* DESCRIPTION OF THE TASK *
Render the lines of the records between the line holding "oportunidades." and the line holding "to 17. – ke 23.4", inclusive, as a numbered list, leaving out any blank lines.

Start of DATA SHOWN

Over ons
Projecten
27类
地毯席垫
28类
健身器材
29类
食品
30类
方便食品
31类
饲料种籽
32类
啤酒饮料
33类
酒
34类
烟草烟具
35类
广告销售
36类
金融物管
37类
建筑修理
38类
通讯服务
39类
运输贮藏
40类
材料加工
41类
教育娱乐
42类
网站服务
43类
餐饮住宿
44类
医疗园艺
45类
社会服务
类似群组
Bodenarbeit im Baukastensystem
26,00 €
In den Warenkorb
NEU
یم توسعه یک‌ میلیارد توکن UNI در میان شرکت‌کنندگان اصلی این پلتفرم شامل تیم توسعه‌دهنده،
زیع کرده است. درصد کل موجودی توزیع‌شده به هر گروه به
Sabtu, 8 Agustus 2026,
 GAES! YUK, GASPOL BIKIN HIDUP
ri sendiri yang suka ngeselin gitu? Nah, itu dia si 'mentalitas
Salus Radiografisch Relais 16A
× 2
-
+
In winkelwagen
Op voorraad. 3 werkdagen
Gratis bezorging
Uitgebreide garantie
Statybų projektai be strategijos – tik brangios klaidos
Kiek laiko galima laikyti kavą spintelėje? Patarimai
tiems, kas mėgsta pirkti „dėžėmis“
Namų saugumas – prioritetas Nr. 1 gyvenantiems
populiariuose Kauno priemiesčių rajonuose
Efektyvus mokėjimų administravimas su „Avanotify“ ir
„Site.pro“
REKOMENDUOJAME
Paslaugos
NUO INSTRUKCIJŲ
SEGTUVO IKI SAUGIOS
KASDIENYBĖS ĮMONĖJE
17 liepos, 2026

End of DATA SHOWN
Start of DATA SHOWN

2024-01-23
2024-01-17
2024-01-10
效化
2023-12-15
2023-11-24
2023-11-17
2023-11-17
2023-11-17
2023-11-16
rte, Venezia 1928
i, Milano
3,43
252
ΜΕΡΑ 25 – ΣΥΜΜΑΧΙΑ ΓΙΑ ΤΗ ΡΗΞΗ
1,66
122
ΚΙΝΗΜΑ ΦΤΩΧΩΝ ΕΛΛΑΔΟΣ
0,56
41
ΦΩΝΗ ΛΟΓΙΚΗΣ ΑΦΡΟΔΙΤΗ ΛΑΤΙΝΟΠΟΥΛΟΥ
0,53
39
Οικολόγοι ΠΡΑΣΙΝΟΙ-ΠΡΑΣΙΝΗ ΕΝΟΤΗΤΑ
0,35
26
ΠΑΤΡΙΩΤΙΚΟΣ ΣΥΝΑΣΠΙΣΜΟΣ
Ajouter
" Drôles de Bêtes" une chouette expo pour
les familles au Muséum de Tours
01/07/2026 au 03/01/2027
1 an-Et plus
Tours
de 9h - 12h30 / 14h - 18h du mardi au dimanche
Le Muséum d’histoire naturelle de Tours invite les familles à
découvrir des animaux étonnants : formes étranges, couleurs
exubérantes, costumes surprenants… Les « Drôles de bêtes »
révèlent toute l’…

End of DATA SHOWN
Start of DATA SHOWN

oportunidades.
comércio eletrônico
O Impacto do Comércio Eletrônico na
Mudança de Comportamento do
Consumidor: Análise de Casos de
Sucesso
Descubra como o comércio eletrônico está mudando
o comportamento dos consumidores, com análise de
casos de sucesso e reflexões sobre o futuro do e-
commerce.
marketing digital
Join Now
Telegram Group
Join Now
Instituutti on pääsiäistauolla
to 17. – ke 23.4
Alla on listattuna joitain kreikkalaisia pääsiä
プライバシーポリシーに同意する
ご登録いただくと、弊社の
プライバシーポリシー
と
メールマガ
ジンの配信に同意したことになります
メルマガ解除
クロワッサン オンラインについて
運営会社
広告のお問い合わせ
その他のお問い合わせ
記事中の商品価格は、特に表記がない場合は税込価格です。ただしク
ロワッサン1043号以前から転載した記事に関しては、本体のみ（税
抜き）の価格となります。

End of DATA SHOWN

* EXERCISE RESPONSE *
1. oportunidades.
2. comércio eletrônico
3. O Impacto do Comércio Eletrônico na
4. Mudança de Comportamento do
5. Consumidor: Análise de Casos de
6. Sucesso
7. Descubra como o comércio eletrônico está mudando
8. o comportamento dos consumidores, com análise de
9. casos de sucesso e reflexões sobre o futuro do e-
10. commerce.
11. marketing digital
12. Join Now
13. Telegram Group
14. Join Now
15. Instituutti on pääsiäistauolla
16. to 17. – ke 23.4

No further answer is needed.